リトルバスターズ!第17話「誰かにそばにいて欲しかったんだ」感想

litbus17

 

 いぃーやぁー! リトバス感想が遅れていてあたふた。最速放送ではもう葉留佳ルート終わっているというのに。何週遅れかで観ていらっしゃる方、また葉留佳編の復習をという方、ぜひ読んでみてください。

 

 

リトルバスターズは家

  ここまで「リトルバスターズ!」を観てきて思うに、リトルバスターズは言わば「家」なのです。

 

 小毬ちゃんの時は、傷ついた小毬ちゃんをみんなで介抱し、治してあげました。美魚の時は、迷子になった美魚を探し出し、連れ戻してきました。外で傷ついた人を迎え入れて手当し、いなくなった者は必死に探す。さながら恭介が父、理樹くんが母の「家」です。今回の葉留佳にとってもそうでした。

 

 「僕は妹に恋をする」でも扱われた、異父重複受精。現実世界でもポーランドなどで実際に起こっていることで、葉留佳と佳奈多はこれに該当する双子です。小さい頃から比べられて育ち、ことごとく「負け」続けた葉留佳は、犯罪者となった三枝晶の娘とされます。両親もおらず、幼い頃から誰一人味方がいなかった葉留佳。今回の事件で、またみんなが自分を軽蔑すると思い込みます。

 

 しかし、リトルバスターズの面々はそうではありませんでした。「お前が欠けたら困るんだ。俺達にはお前が必要だ」という恭介の言葉は、リトルバスターズの総意です。今まで自分しか自分を支える人がいなかった葉留佳が、初めて居場所を手に入れた瞬間でした。居場所とは、他の人がここにいていいと言ってくれる場所です。そのままの自分を受け入れてもらえる場所です。

 

 葉留佳がシフォンケーキを焼いている時に、陰口を叩かれるシーンが象徴的でした。陰口を言う女生徒へ威嚇する鈴を、「ちょーっとまったぁ!」と明るくなだめる葉留佳。他で何を言われようと、自分を肯定してくれる人たちがいる。だから、大丈夫。葉留佳は帰る「家」を手に入れたのです。

 

葉留佳と佳奈多の「家」

 帰るところがあるからこそ、一歩踏み出せる。これは誰でも同じですね。今まで耐えるばかりだった葉留佳は、三枝晶に会いに行こうと、恐らく人生で初めて核心に向かおうとします。

 

 居場所を手に入れたとはいえ、理不尽な扱いを受けていることに変わりはありません。

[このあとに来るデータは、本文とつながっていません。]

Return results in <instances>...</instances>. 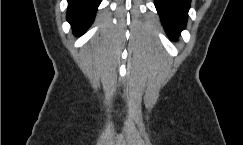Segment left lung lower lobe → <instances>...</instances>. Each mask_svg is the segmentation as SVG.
Listing matches in <instances>:
<instances>
[{
    "label": "left lung lower lobe",
    "mask_w": 243,
    "mask_h": 145,
    "mask_svg": "<svg viewBox=\"0 0 243 145\" xmlns=\"http://www.w3.org/2000/svg\"><path fill=\"white\" fill-rule=\"evenodd\" d=\"M190 0H155L156 9L168 36L176 39L186 26Z\"/></svg>",
    "instance_id": "left-lung-lower-lobe-1"
}]
</instances>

ならば、そのような扱いを受ける理由が本当に自分にあるのか、知りたいと思うのは自然なこと。

 

 しかし、当の三枝晶は本当のことを教えてくれなかった。残る手がかりは、佳奈多だけ……。

 

 夜の校舎で出会った理樹に、佳奈多は問いかけます。「幸せの量は一定だと思う?」。この世の幸せと不幸の量は一定で、自分が不幸な分、誰かが幸せだと思ってしまう。

 

 これは葉留佳のことを暗に示しているのだと思います。幼少の頃から蔑まれ続けた葉留佳は、その分、佳奈多がいい思いをしていると思っている。本家に手厚く迎えられていると思っている。でも、実はそうではないと佳奈多は遠回しに言っています。敵をいくら作ろうが平気な強い佳奈多が、不器用に見せた弱音だったのかもしれません。

 

 「他人を救いたいなんて何様なのかしら」と佳奈多に言われた理樹があっさり引き下がったのも、ここが見えたからでしょう。つまり、佳奈多もまた、葉留佳と同じく「家」にがんじがらめにされている。リトルバスターズとは全く意味の違う「家」。それは、理樹がたった一人でどうにかできる相手ではないのです。

 

 しかし葉留佳も佳奈多も「家」を敵視しているのなら、お互いが望むものや感情に共通するものがあるのでは?
 というところでまた次回。そして佳奈多が葉留佳に変装することの真意とは!?
 佳奈多ががんばってあの声を出していると思うとちょっと可愛いぞ!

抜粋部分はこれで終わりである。